1. The Queen pulled off a brilliant exercise of understatement on Sunday. After church on Sunday, she walked over to well-wishers and told a member of the public, “I hope everybody thinks very carefully about the referendum this week.”
Now us Americans may say, “So what?” But, although more assessable than American presidents, The Queen usually just smiles and waves at the public. And she takes pains to remain non-political. So her expressing her hope to the public is unusual, even though she did not explicitly back either side.
At the same time, it is well known that The Queen wants the United Kingdom to stay together. And she is beloved, even in Scotland. So her statement is a timely, winsome, and powerful reminder that she wants Scotland to stay.
By the way, this illustrates one advantage of The Queen remaining above the fray and non-political. When the time comes that she feels she should make her wishes known, she can do so with great impact, even with her usual reserve. And I do think her statement is a significant reason Scotland will stay in the UK.

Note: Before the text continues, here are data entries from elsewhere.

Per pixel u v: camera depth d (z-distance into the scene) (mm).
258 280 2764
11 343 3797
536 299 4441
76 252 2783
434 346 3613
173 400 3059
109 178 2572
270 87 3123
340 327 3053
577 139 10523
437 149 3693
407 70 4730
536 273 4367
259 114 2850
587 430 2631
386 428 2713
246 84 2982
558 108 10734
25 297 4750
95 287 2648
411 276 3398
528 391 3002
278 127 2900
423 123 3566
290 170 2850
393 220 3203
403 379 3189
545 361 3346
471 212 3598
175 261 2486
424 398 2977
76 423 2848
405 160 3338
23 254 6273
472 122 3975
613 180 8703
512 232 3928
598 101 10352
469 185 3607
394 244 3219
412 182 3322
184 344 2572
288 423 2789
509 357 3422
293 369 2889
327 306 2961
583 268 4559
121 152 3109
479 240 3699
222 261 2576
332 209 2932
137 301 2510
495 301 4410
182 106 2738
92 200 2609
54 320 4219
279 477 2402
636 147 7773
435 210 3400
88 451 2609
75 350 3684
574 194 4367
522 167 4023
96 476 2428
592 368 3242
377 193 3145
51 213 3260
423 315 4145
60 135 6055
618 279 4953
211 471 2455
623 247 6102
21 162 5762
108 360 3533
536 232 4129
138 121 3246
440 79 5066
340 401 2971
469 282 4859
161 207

2. The Scottish National Party has more than its share of Leftist thugs, and they act like it, prompting the label “The Seriously Nasty Party”. There have been stone-throwing, vandalism, and threats of worse. They even made it next to impossible for Labour leader Ed Miliband to talk to people in an Edinburgh mall.
These thugs will surely turn many voters off and give them concerns as to who would be in charge if the SNP gets their way. I also suspect some are afraid to answer polls honestly for fear of reprisals. The “No” vote may be stronger than polls indicate.
3. I expect the undecideds to break for the Unionist “No” side. If someone is still undecided, he is probably more likely to vote for the status quo rather than the brave and highly questionable adventure of Scottish independence.
As for my wishes, I have said that I have mixed feelings. I am certainly praying for God’s mercy on both England and Scotland. Both are going to need it whatever the outcome tomorrow.